>>>

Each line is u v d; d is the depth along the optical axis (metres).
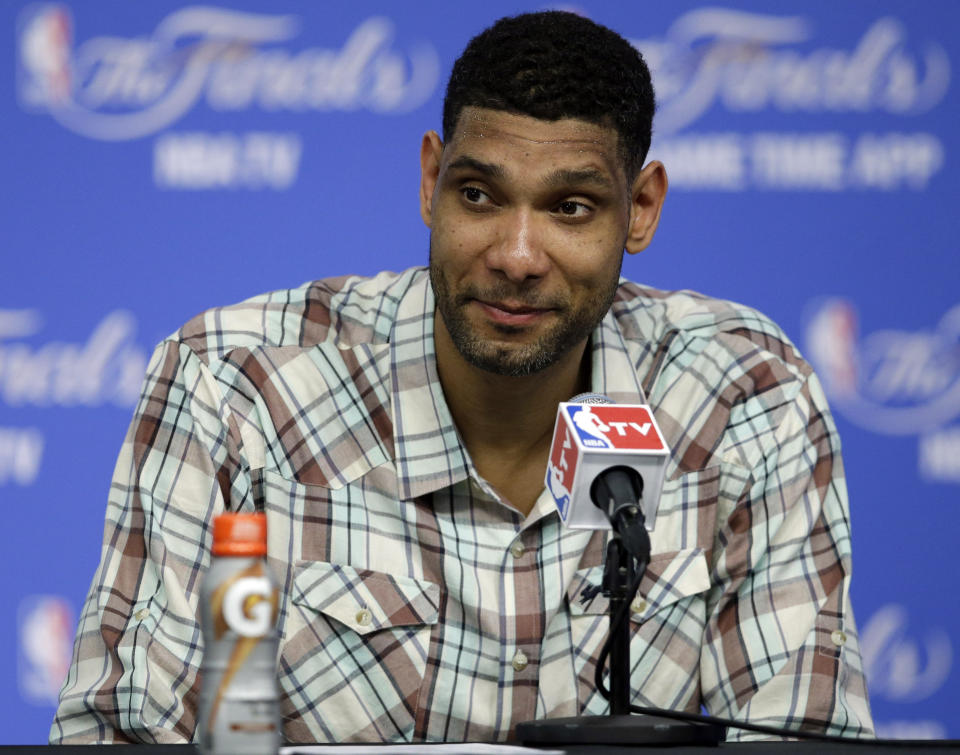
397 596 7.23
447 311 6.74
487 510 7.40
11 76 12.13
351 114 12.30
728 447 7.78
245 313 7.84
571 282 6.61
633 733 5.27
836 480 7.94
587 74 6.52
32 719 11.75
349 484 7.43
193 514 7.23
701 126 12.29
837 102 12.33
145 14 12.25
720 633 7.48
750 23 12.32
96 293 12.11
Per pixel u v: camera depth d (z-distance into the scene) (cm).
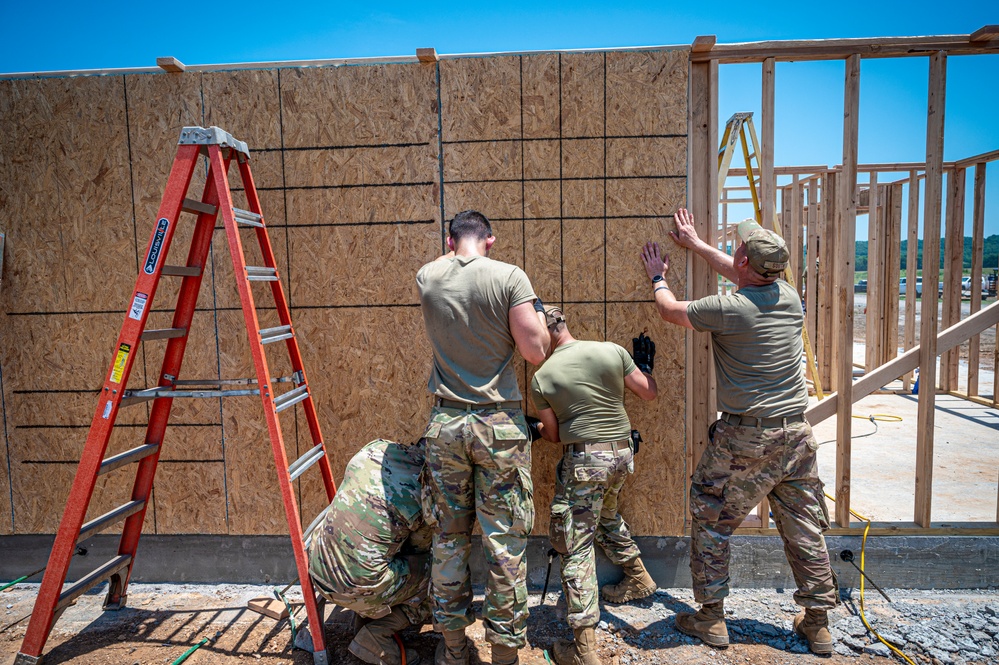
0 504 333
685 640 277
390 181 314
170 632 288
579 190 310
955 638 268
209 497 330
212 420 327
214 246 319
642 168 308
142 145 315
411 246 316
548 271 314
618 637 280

<<<
>>>

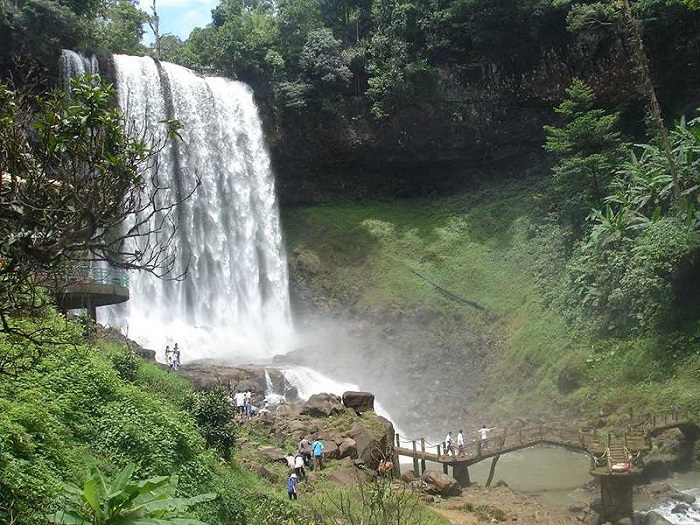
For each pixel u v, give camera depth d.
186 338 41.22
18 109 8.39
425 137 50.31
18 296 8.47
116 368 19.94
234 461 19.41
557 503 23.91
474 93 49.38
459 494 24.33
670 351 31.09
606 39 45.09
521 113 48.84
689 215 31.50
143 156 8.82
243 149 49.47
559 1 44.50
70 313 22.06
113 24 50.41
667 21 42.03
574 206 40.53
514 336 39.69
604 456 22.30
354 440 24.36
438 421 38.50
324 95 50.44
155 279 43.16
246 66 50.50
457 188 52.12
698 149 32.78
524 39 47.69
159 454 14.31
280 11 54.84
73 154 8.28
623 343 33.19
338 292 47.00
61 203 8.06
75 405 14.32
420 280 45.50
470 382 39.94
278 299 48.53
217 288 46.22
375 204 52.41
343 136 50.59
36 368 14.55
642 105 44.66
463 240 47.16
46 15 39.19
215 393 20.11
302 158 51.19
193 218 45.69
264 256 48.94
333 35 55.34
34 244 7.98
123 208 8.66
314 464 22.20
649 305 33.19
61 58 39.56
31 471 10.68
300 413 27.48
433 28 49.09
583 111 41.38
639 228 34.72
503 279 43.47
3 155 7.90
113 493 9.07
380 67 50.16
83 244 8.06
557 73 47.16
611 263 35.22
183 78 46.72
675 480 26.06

<<<

Among the lines above, return each one holding the string "depth".

Each line is u v d; d is the depth along the optical axis (metres).
Per pixel u v: camera depth d (z-distance into the scene) (cm).
For each pixel u v, give camera depth d.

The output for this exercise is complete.